EXCERPT:
* Begin *
In this research, a novel data-driven predictive modeling and monitoring framework is proposed; two datasets are selected for this research: time series of monthly precipitation and monthly average reservoir water level (Fig. 1). First, the autoregressive moving average (ARMA) time series model is selected to analyze the trend and seasonality of the average monthly reservoir water level and monthly precipitation. Autocorrelation factors (ACFs) of the ARMA model are computed to illustrate their trend and seasonality. Second, Pearson’s correlation coefficients have been used to map the relationship between the instant displacements and historic precipitations or reservoir water level fluctuations. All significant positive values (with p values < 0.05) of historic precipitation or reservoir water level are considered as indicators of landslide displacement. Hence, they are selected as inputs in the prediction model based on LASSO-ELM. Next, four parametric copula models are constructed to fit the predicted displacement data. Parameters for each model are derived by the maximum likelihood estimation. The Akaike information criterion (AIC) and Bayesian information criterion (BIC) are calculated to evaluate the performance of the four parametric copula models. Copula models with the smallest values of AIC and BIC perform best. Last, thresholds indicating large displacements can be extracted from the best copula models. Value-at-Risks (VaRs) of both triggering factors (e.g., precipitation and reservoir water level fluctuations) are obtained as thresholds to monitor the landslides for landslide hazard prevention.

Time series analysis

Autoregressive moving average models are widely utilized in analyzing time series data. The ARMA models are a generic class of time series models capable of predicting the current values of a variable from its past values and the past error terms. The parameters of an ARMA model produce general statistical inferences regarding the temporal dynamics and long-term memory of a variable (McLeod and Li 1983). A classical ARMA time series model is expressed in (1).
* End *
SUPPLIED INFORMATION:
* Begin *
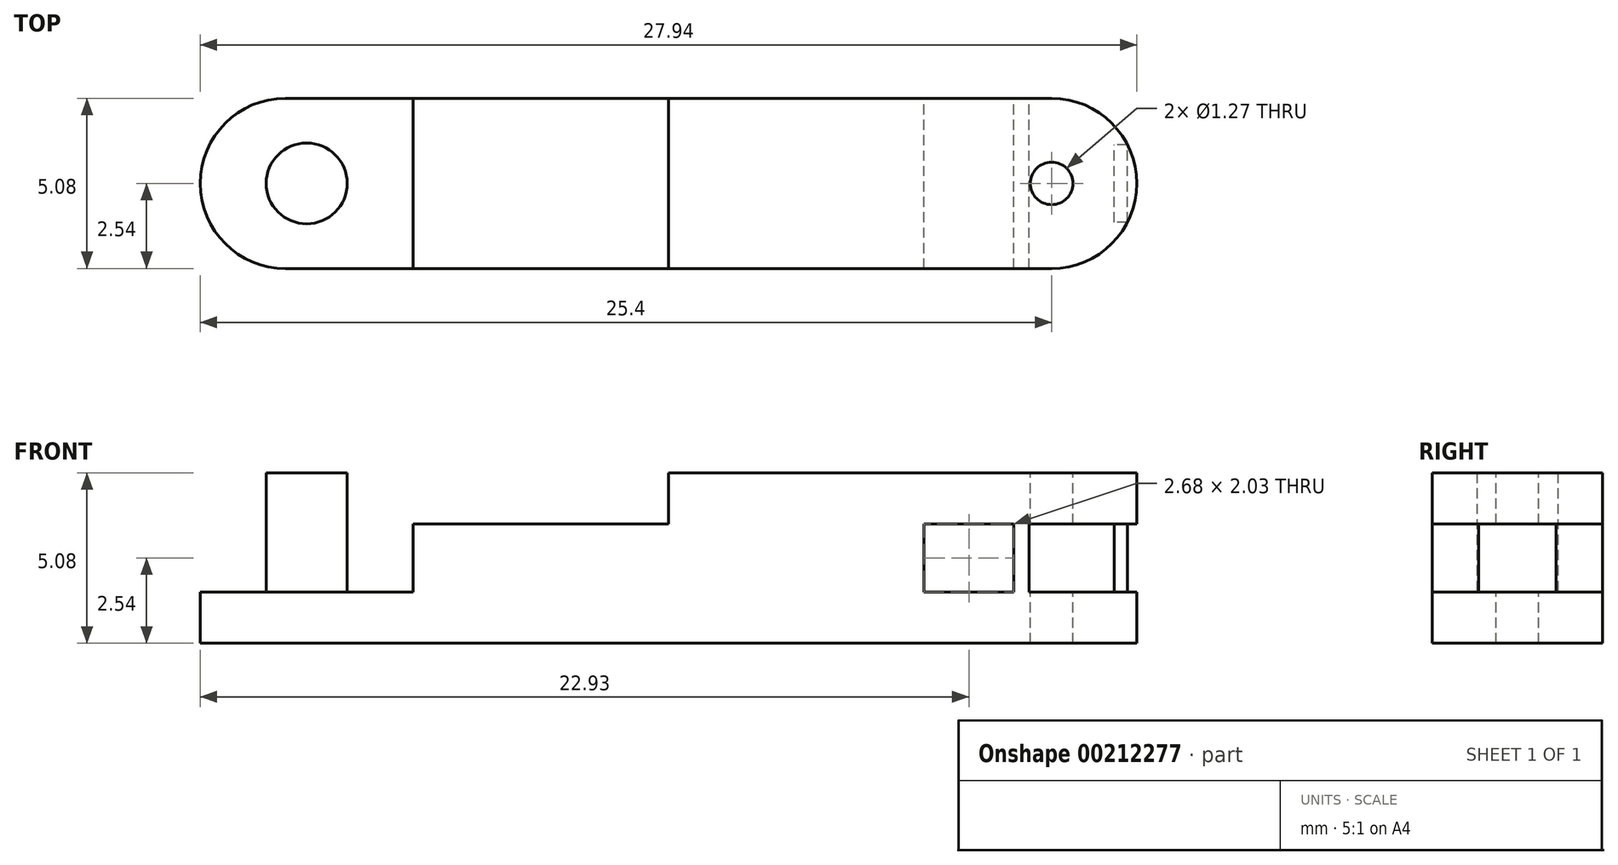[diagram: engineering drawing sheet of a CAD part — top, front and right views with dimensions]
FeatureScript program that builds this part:
annotation { "Feature Type Name" : "Feature", "Feature Type Description" : "" }
export const myFeature = defineFeature(function(context is Context, id is Id, definition is map)
    precondition{}
    {
        {
            var Q0;
            Q0=qCreatedBy(makeId("Top.planeOp"),FACE);
            var sketch = newSketch(context, id + "F0", { "sketchPlane" : qUnion([Q0])});
            skLineSegment(sketch, "E0.bottom", {"start": v(13.97, -2.54) * mm, "end": v(-13.97, -2.54) * mm});
            skLineSegment(sketch, "E0.top", {"start": v(13.97, 2.54) * mm, "end": v(-13.97, 2.54) * mm});
            skLineSegment(sketch, "E0.left", {"start": v(13.97, -2.54) * mm, "end": v(13.97, 2.54) * mm});
            skLineSegment(sketch, "E0.right", {"start": v(-13.97, -2.54) * mm, "end": v(-13.97, 2.54) * mm});
            skPoint(sketch, "E0.middle", {"position": v(0, 0) * mm});
            skSolve(sketch);
        }
        {
            var Q0;
            Q0=makeQuery(id+"F0.imprint","IMPRINT",FACE,{"disambiguationData":[TD([[makeQuery(id+"F0.imprint","IMPRINT",EDGE,{"derivedFrom":sQuery(id+"F0.wireOp",EDGE,"E0.bottom")}),-1.0]])]});
            extrude(context, id + "F1", {"entities" : qUnion([Q0]), "depth" : 1.52 * mm});
        }
        {
            var Q0;
            Q0=makeQuery(id+"F1.opExtrude","CAP_FACE",FACE,{"disambiguationData":[OSD([sQuery(id+"F0.wireOp",EDGE,"E0.bottom"),sQuery(id+"F0.wireOp",EDGE,"E0.top"),sQuery(id+"F0.wireOp",EDGE,"E0.left"),sQuery(id+"F0.wireOp",EDGE,"E0.right")])],"isStart":false});
            var sketch = newSketch(context, id + "F2", { "sketchPlane" : qUnion([Q0])});
            skLineSegment(sketch, "E1.bottom", {"start": v(7.62, -2.54) * mm, "end": v(-7.62, -2.54) * mm});
            skLineSegment(sketch, "E1.top", {"start": v(7.62, 2.54) * mm, "end": v(-7.62, 2.54) * mm});
            skLineSegment(sketch, "E1.left", {"start": v(7.62, -2.54) * mm, "end": v(7.62, 2.54) * mm});
            skLineSegment(sketch, "E1.right", {"start": v(-7.62, -2.54) * mm, "end": v(-7.62, 2.54) * mm});
            skPoint(sketch, "E1.middle", {"position": v(0, 0) * mm});
            skSolve(sketch);
        }
        {
            var Q0;
            Q0=makeQuery(id+"F2.imprint","IMPRINT",FACE,{"disambiguationData":[TD([[makeQuery(id+"F2.imprint","IMPRINT",EDGE,{"derivedFrom":sQuery(id+"F2.wireOp",EDGE,"E1.bottom")}),-1.0]])]});
            extrude(context, id + "F3", {"entities" : qUnion([Q0]), "operationType" : NewBodyOperationType.ADD, "depth" : 2.03 * mm});
        }
        {
            var Q0;
            {var subQ0=sQuery(id+"F0.wireOp",EDGE,"E0.right");var subQ1=sQuery(id+"F0.wireOp",EDGE,"E0.top");var subQ2=sQuery(id+"F0.wireOp",EDGE,"E0.bottom");Q0=makeQuery(id+"F3.boolean.opBoolean","SPLIT",FACE,{"disambiguationData":[TD([makeQuery(id+"F1.opExtrude","SWEPT_FACE",FACE,{"disambiguationData":[OSD([subQ0])]})])],"derivedFrom":makeQuery(id+"F1.opExtrude","CAP_FACE",FACE,{"disambiguationData":[OSD([subQ2,subQ1,sQuery(id+"F0.wireOp",EDGE,"E0.left"),subQ0])],"isStart":false})});}
            var sketch = newSketch(context, id + "F4", { "sketchPlane" : qUnion([Q0])});
            skCircle(sketch, "E2", {"center": v(-10.8, 0) * mm, "radius": 1.2 * mm});
            skSolve(sketch);
        }
        {
            var Q0;
            Q0=makeQuery(id+"F4.imprint","IMPRINT",FACE,{"disambiguationData":[TD([[makeQuery(id+"F4.imprint","IMPRINT",EDGE,{"derivedFrom":sQuery(id+"F4.wireOp",EDGE,"E2")}),1.0]])]});
            var Q1;
            Q1=sQuery(id+"F4.wireOp",EDGE,"E2");
            extrude(context, id + "F5", {"entities" : qUnion([Q0]), "operationType" : NewBodyOperationType.ADD, "surfaceEntities" : qUnion([Q1]), "depth" : 3.56 * mm});
        }
        {
            var Q0;
            Q0=makeQuery(id+"F3.opExtrude","CAP_FACE",FACE,{"disambiguationData":[OSD([sQuery(id+"F2.wireOp",EDGE,"E1.bottom"),sQuery(id+"F2.wireOp",EDGE,"E1.top"),sQuery(id+"F2.wireOp",EDGE,"E1.left"),sQuery(id+"F2.wireOp",EDGE,"E1.right")])],"isStart":false});
            var sketch = newSketch(context, id + "F6", { "sketchPlane" : qUnion([Q0])});
            skLineSegment(sketch, "E3.bottom", {"start": v(0, -2.54) * mm, "end": v(13.97, -2.54) * mm});
            skLineSegment(sketch, "E3.top", {"start": v(0, 2.54) * mm, "end": v(13.97, 2.54) * mm});
            skLineSegment(sketch, "E3.left", {"start": v(0, -2.54) * mm, "end": v(0, 2.54) * mm});
            skLineSegment(sketch, "E3.right", {"start": v(13.97, -2.54) * mm, "end": v(13.97, 2.54) * mm});
            skSolve(sketch);
        }
        {
            var Q0;
            Q0 = qSketchRegion(id + "F6", true);
            extrude(context, id + "F7", {"entities" : qUnion([Q0]), "operationType" : NewBodyOperationType.ADD, "depth" : 1.52 * mm});
        }
        {
            var Q0;
            Q0=makeQuery(id+"F7.opExtrude","CAP_FACE",FACE,{"disambiguationData":[OSD([sQuery(id+"F6.wireOp",EDGE,"E3.bottom"),sQuery(id+"F6.wireOp",EDGE,"E3.top"),sQuery(id+"F6.wireOp",EDGE,"E3.left"),sQuery(id+"F6.wireOp",EDGE,"E3.right")])],"isStart":false});
            var sketch = newSketch(context, id + "F8", { "sketchPlane" : qUnion([Q0])});
            skCircle(sketch, "E4", {"center": v(11.43, 0) * mm, "radius": 0.64 * mm});
            skSolve(sketch);
        }
        {
            var Q0;
            Q0 = qSketchRegion(id + "F8", true);
            extrude(context, id + "F9", {"entities" : qUnion([Q0]), "operationType" : NewBodyOperationType.REMOVE, "oppositeDirection" : true, "depth" : 25.4 * mm});
        }
        {
            var Q0;
            Q0=makeQuery(id+"F1.opExtrude","SWEPT_EDGE",EDGE,{"disambiguationData":[OSD([sQuery(id+"F0.wireOp",EDGE,"E0.bottom"),sQuery(id+"F0.wireOp",EDGE,"E0.right")])]});
            var Q1;
            Q1=makeQuery(id+"F1.opExtrude","SWEPT_EDGE",EDGE,{"disambiguationData":[OSD([sQuery(id+"F0.wireOp",EDGE,"E0.top"),sQuery(id+"F0.wireOp",EDGE,"E0.right")])]});
            var Q2;
            Q2=makeQuery(id+"F7.opExtrude","SWEPT_EDGE",EDGE,{"disambiguationData":[OSD([sQuery(id+"F6.wireOp",EDGE,"E3.bottom"),sQuery(id+"F6.wireOp",EDGE,"E3.right")])]});
            var Q3;
            Q3=makeQuery(id+"F1.opExtrude","SWEPT_EDGE",EDGE,{"disambiguationData":[OSD([sQuery(id+"F0.wireOp",EDGE,"E0.bottom"),sQuery(id+"F0.wireOp",EDGE,"E0.left")])]});
            var Q4;
            Q4=makeQuery(id+"F1.opExtrude","SWEPT_EDGE",EDGE,{"disambiguationData":[OSD([sQuery(id+"F0.wireOp",EDGE,"E0.top"),sQuery(id+"F0.wireOp",EDGE,"E0.left")])]});
            var Q5;
            Q5=makeQuery(id+"F7.opExtrude","SWEPT_EDGE",EDGE,{"disambiguationData":[OSD([sQuery(id+"F6.wireOp",EDGE,"E3.top"),sQuery(id+"F6.wireOp",EDGE,"E3.right")])]});
            fillet(context, id + "F10", {"entities" : qUnion([Q0, Q1, Q2, Q3, Q4, Q5]), "radius" : 2.54 * mm, "tangentPropagation" : true, "allowEdgeOverflow" : false});
        }
        {
            var Q0;
            {var subQ0=sQuery(id+"F0.wireOp",EDGE,"E0.left");var subQ1=sQuery(id+"F0.wireOp",EDGE,"E0.top");var subQ2=sQuery(id+"F0.wireOp",EDGE,"E0.bottom");Q0=makeQuery(id+"F3.boolean.opBoolean","SPLIT",FACE,{"disambiguationData":[TD([makeQuery(id+"F1.opExtrude","SWEPT_FACE",FACE,{"disambiguationData":[OSD([subQ0])]})])],"derivedFrom":makeQuery(id+"F1.opExtrude","CAP_FACE",FACE,{"disambiguationData":[OSD([subQ2,subQ1,subQ0,sQuery(id+"F0.wireOp",EDGE,"E0.right")])],"isStart":false})});}
            var sketch = newSketch(context, id + "F11", { "sketchPlane" : qUnion([Q0])});
            skLineSegment(sketch, "E5.bottom", {"start": v(11.43, -2.54) * mm, "end": v(10.75, -2.54) * mm});
            skLineSegment(sketch, "E5.top", {"start": v(10.75, 2.54) * mm, "end": v(10.3, 2.54) * mm});
            skLineSegment(sketch, "E5.left", {"start": v(10.3, -2.54) * mm, "end": v(10.3, 2.54) * mm});
            skLineSegment(sketch, "E5.right", {"start": v(10.75, -2.54) * mm, "end": v(10.75, 2.54) * mm});
            skSolve(sketch);
        }
        {
            var Q0;
            Q0=makeQuery(id+"F11.imprint","IMPRINT",FACE,{"disambiguationData":[TD([[makeQuery(id+"F11.imprint","IMPRINT",EDGE,{"derivedFrom":sQuery(id+"F11.wireOp",EDGE,"E5.top")}),1.0]])]});
            extrude(context, id + "F12", {"entities" : qUnion([Q0]), "operationType" : NewBodyOperationType.ADD, "depth" : 2.03 * mm});
        }
        {
            var Q0;
            {var subQ0=sQuery(id+"F0.wireOp",EDGE,"E0.left");var subQ1=sQuery(id+"F0.wireOp",EDGE,"E0.bottom");var subQ2=sQuery(id+"F0.wireOp",EDGE,"E0.right");var subQ3=sQuery(id+"F0.wireOp",EDGE,"E0.top");var subQ4=makeQuery(id+"F1.opExtrude","CAP_FACE",FACE,{"disambiguationData":[OSD([subQ1,subQ3,subQ0,subQ2])],"isStart":false});Q0=makeQuery(id+"F12.boolean.opBoolean","SPLIT",FACE,{"disambiguationData":[TD([makeQuery(id+"F12.opExtrude","SWEPT_FACE",FACE,{"disambiguationData":[OSD([sQuery(id+"F11.wireOp",EDGE,"E5.right")])]})])],"derivedFrom":makeQuery(id+"F3.boolean.opBoolean","SPLIT",FACE,{"disambiguationData":[TD([makeQuery(id+"F1.opExtrude","SWEPT_FACE",FACE,{"disambiguationData":[OSD([subQ0])]})])],"derivedFrom":subQ4})});}
            var sketch = newSketch(context, id + "F13", { "sketchPlane" : qUnion([Q0])});
            skLineSegment(sketch, "E6.bottom", {"start": v(13.7, -1.16) * mm, "end": v(13.3, -1.16) * mm});
            skLineSegment(sketch, "E6.top", {"start": v(13.7, 1.16) * mm, "end": v(13.3, 1.16) * mm});
            skLineSegment(sketch, "E6.left", {"start": v(13.7, -1.16) * mm, "end": v(13.7, 1.16) * mm});
            skLineSegment(sketch, "E6.right", {"start": v(13.3, -1.16) * mm, "end": v(13.3, 1.16) * mm});
            skSolve(sketch);
        }
        {
            var Q0;
            Q0=makeQuery(id+"F13.imprint","IMPRINT",FACE,{"disambiguationData":[TD([[makeQuery(id+"F13.imprint","IMPRINT",EDGE,{"derivedFrom":sQuery(id+"F13.wireOp",EDGE,"E6.bottom")}),-1.0]])]});
            extrude(context, id + "F14", {"entities" : qUnion([Q0]), "operationType" : NewBodyOperationType.ADD, "depth" : 2.03 * mm});
        }
    });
* End *
TASK DETAILS: Please return the complete landslide prediction text word for word.

SOLVED PROBLEM:
In this research, a novel data-driven predictive modeling and monitoring framework is proposed; two datasets are selected for this research: time series of monthly precipitation and monthly average reservoir water level (Fig. 1). First, the autoregressive moving average (ARMA) time series model is selected to analyze the trend and seasonality of the average monthly reservoir water level and monthly precipitation. Autocorrelation factors (ACFs) of the ARMA model are computed to illustrate their trend and seasonality. Second, Pearson’s correlation coefficients have been used to map the relationship between the instant displacements and historic precipitations or reservoir water level fluctuations. All significant positive values (with p values < 0.05) of historic precipitation or reservoir water level are considered as indicators of landslide displacement. Hence, they are selected as inputs in the prediction model based on LASSO-ELM. Next, four parametric copula models are constructed to fit the predicted displacement data. Parameters for each model are derived by the maximum likelihood estimation. The Akaike information criterion (AIC) and Bayesian information criterion (BIC) are calculated to evaluate the performance of the four parametric copula models. Copula models with the smallest values of AIC and BIC perform best. Last, thresholds indicating large displacements can be extracted from the best copula models. Value-at-Risks (VaRs) of both triggering factors (e.g., precipitation and reservoir water level fluctuations) are obtained as thresholds to monitor the landslides for landslide hazard prevention.

Time series analysis

Autoregressive moving average models are widely utilized in analyzing time series data. The ARMA models are a generic class of time series models capable of predicting the current values of a variable from its past values and the past error terms. The parameters of an ARMA model produce general statistical inferences regarding the temporal dynamics and long-term memory of a variable (McLeod and Li 1983). A classical ARMA time series model is expressed in (1).